Massive population movements included forced migration via the Middle Passage and voluntary migration by settlers from Ireland, Scotland, Portugal, France, and Germany to colonies in Nova Scotia, Maryland, Buenos Aires, and Rio de Janeiro. Urban centers such as Charleston, New Orleans, Quebec City, and Port-au-Prince became creole crucibles where African, European, and indigenous practices blended—producing languages and religions reflected in Haitian Creole, Gullah, Papiamento, Vodou, and syncretic Catholic devotions in Bahia. Intellectual and material exchanges involved agents like Benjamin Franklin, José de Gálvez, Toussaint Louverture, and artisans and sailors who circulated technologies tied to shipbuilding in Bristol and scutching mills in Liverpool.
Major conflicts—the War of Jenkins' Ear, the War of the Austrian Succession, the Seven Years' War, and the American Revolutionary War—reordered imperial possessions through campaigns in theaters from Acadia and the Great Lakes to the Caribbean islands of Guadeloupe and Martinique and the coasts of West Africa. Naval engagements engaged admirals and commanders associated with fleets from Portsmouth, Brest, Cadiz, and Amsterdam; treaties including Treaty of Paris (1763) and Treaty of Paris (1783) formalized changes in sovereignty, while diplomatic actors such as John Jay, Benjamin Franklin, Lord Shelburne, and Charles Gravier, comte de Vergennes negotiated postwar settlements.
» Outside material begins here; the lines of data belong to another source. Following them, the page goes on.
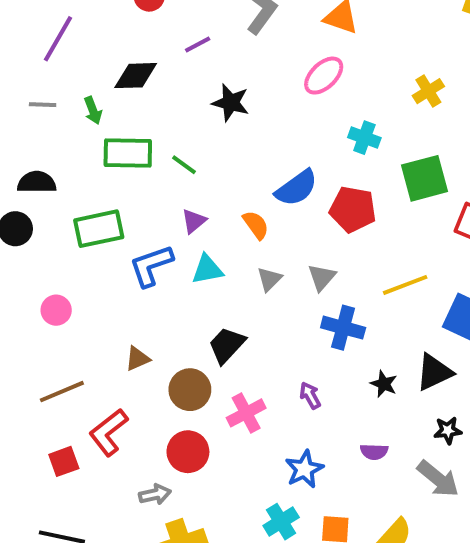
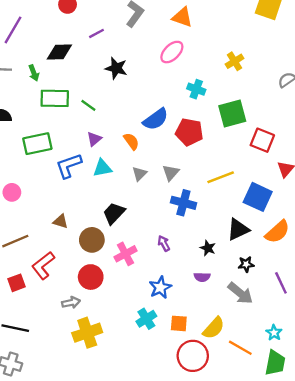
brown triangle: (138, 359) -> (61, 221), turned 42
black star: (384, 384) -> (208, 248), moved

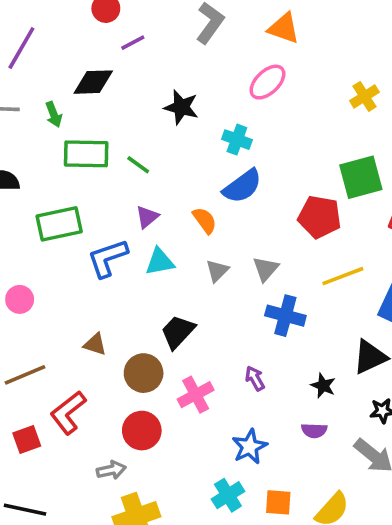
purple line: (97, 33) -> (133, 43), moved
cyan cross: (196, 89) -> (237, 140), moved
red pentagon: (189, 132) -> (320, 217), moved

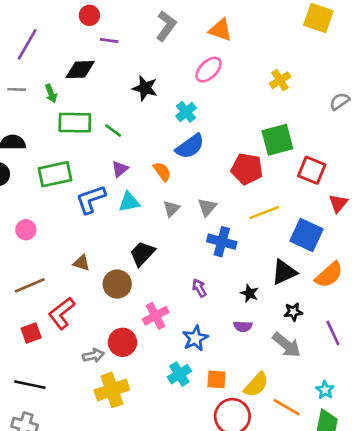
purple line: (133, 43) -> (109, 40), turned 36
cyan cross: (237, 140) -> (186, 112), turned 30
pink cross: (196, 395) -> (156, 316), moved
red circle: (142, 431) -> (122, 342), moved

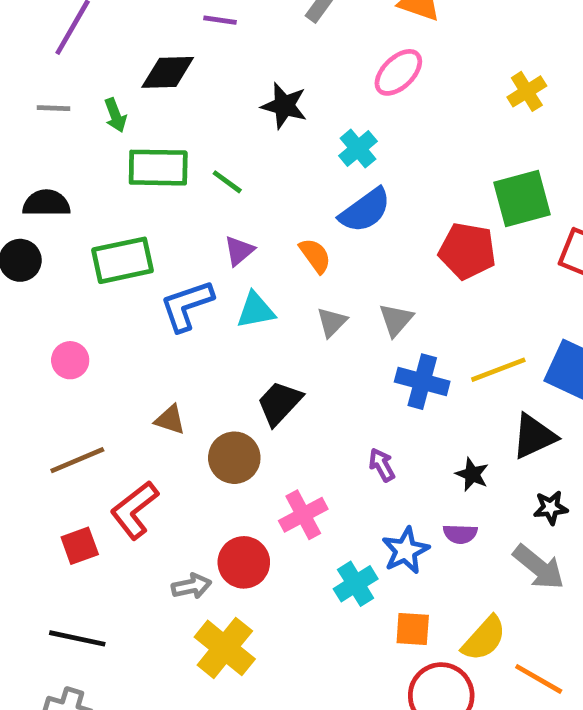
yellow line: (264, 213) -> (498, 370), moved
blue star: (195, 338) -> (406, 550), moved
cyan cross: (179, 374) -> (356, 584), moved
yellow cross: (112, 390) -> (225, 648), turned -32

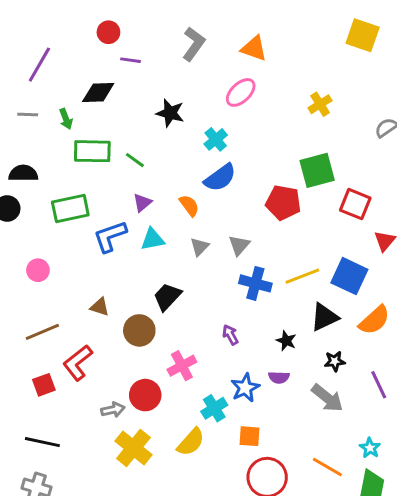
yellow semicircle: (484, 638) -> (191, 442), moved

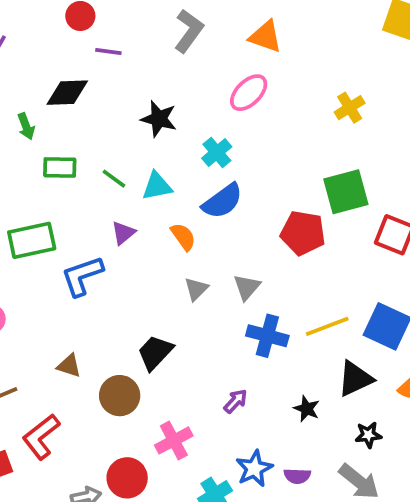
green rectangle: (92, 151) -> (60, 167), size x0.7
cyan triangle: (153, 239) -> (157, 186), moved
purple arrow: (230, 335) -> (236, 401), turned 72
purple semicircle: (279, 377) -> (297, 476), moved

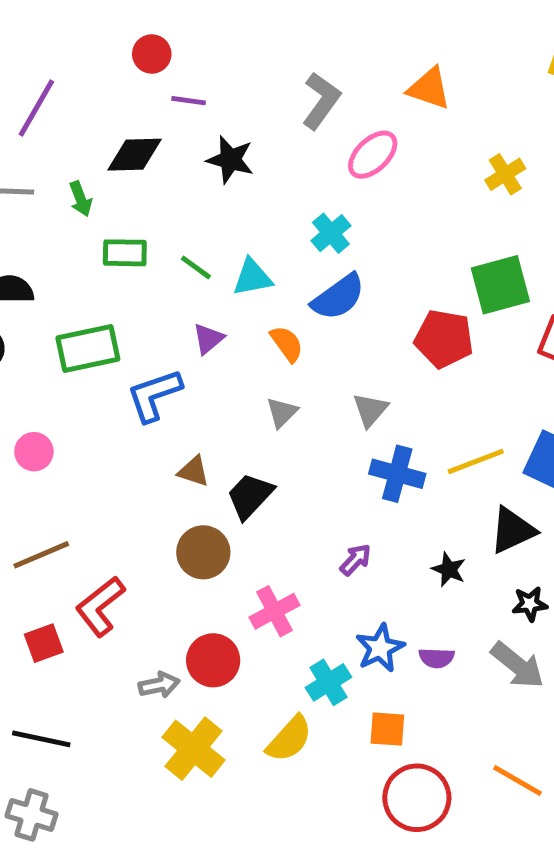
gray L-shape: (189, 31) -> (321, 101), moved
orange triangle: (265, 37) -> (429, 88), moved
black star: (159, 119) -> (230, 160), moved
gray triangle: (196, 289) -> (282, 412), moved
brown triangle: (69, 366) -> (193, 471), moved

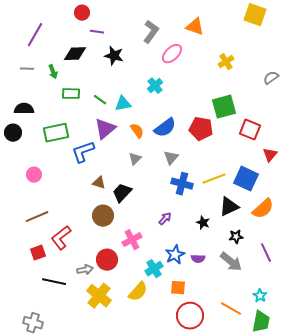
blue semicircle: (338, 297) -> (165, 128), moved
purple triangle: (208, 339) -> (105, 129), size x1.6
black line: (41, 739) -> (54, 282), moved

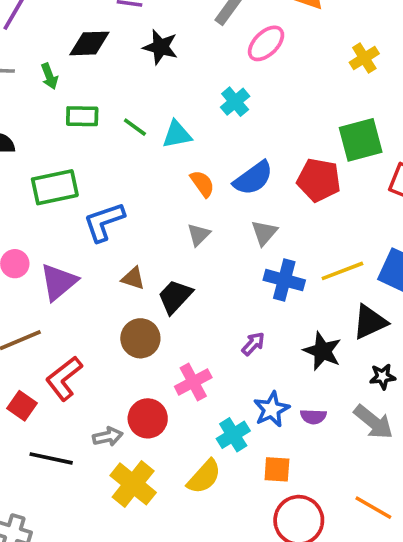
purple triangle: (105, 129) -> (58, 282), moved
black star: (203, 223) -> (322, 351), size x1.5
red square: (38, 253) -> (22, 406), turned -35

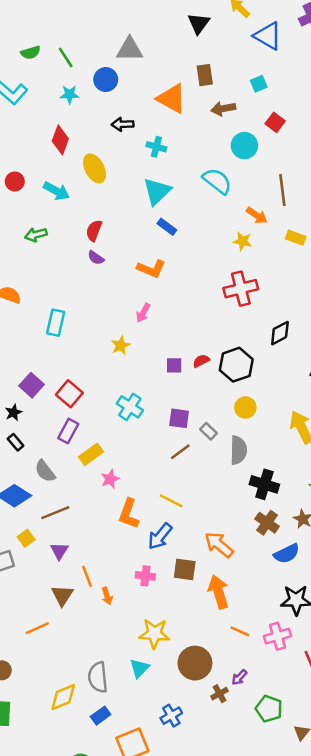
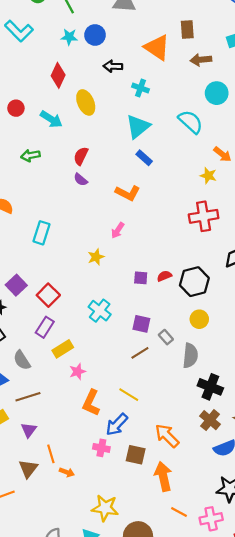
blue circle: (106, 80) -> (95, 35), moved
pink cross: (145, 576) -> (101, 448), moved
orange arrow: (107, 596) -> (67, 472), turned -56

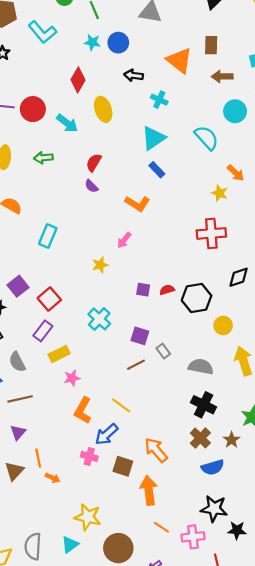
red circle: (16, 108) -> (33, 109), size x1.5
yellow circle: (199, 319) -> (223, 325), moved
gray semicircle: (190, 356) -> (201, 367), moved, turned -90

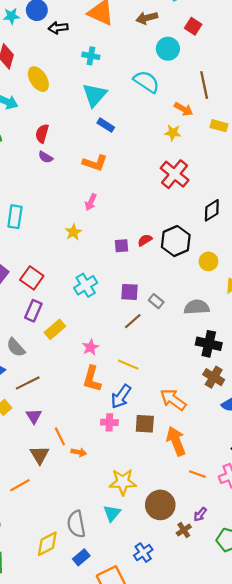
black arrow: (134, 75) -> (58, 28), moved
red cross: (211, 233) -> (175, 174), turned -32
cyan cross: (99, 319) -> (86, 285), turned 30
pink star: (72, 378) -> (91, 347), moved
Revolutionary conflicts in Philadelphia, Cap-Français, and Havana intersected with indigenous resistance led by leaders linked to nations like the Mi'kmaq, Cherokee, and Mapuche.
The Atlantic Enlightenment circulated ideas via periodicals, correspondence, and print culture connecting thinkers such as John Locke-influenced reformers, Montesquieu, Voltaire, Denis Diderot, David Hume, and colonial figures like Thomas Jefferson and Simón Bolívar’s antecedents. Evangelical revivals—most notably the Great Awakening involving preachers like George Whitefield and Jonathan Edwards—stimulated religious dissent in ports and plantations, while Catholic reformers in Madrid and Lisbon implemented Bourbon Reforms guided by ministers such as Marquis of Pombal and José de Gálvez. Abolitionist advocacy linked activists including Olaudah Equiano, Granville Sharp, and later William Wilberforce with legal and parliamentary campaigns that began transforming laws in Britain and beyond.
By 1800 the Atlantic World had produced new polities and enduring institutions: the United States emerged from revolutionary war, Haiti proclaimed independence after the Haitian Revolution, and Spanish America moved toward independence in the subsequent decades. Economic shifts included the rise of industrial capital centered in Manchester and the reorientation of markets after the loss of colonial monopolies, while abolitionist victories and legal changes such as eventual British abolition influenced labor regimes across the Caribbean and the Americas. Maritime patterns persisted in new forms through steamer routes and imperial projects undertaken by actors like the British East India Company and state navies whose legacies carried Atlantic interactions into the 19th century.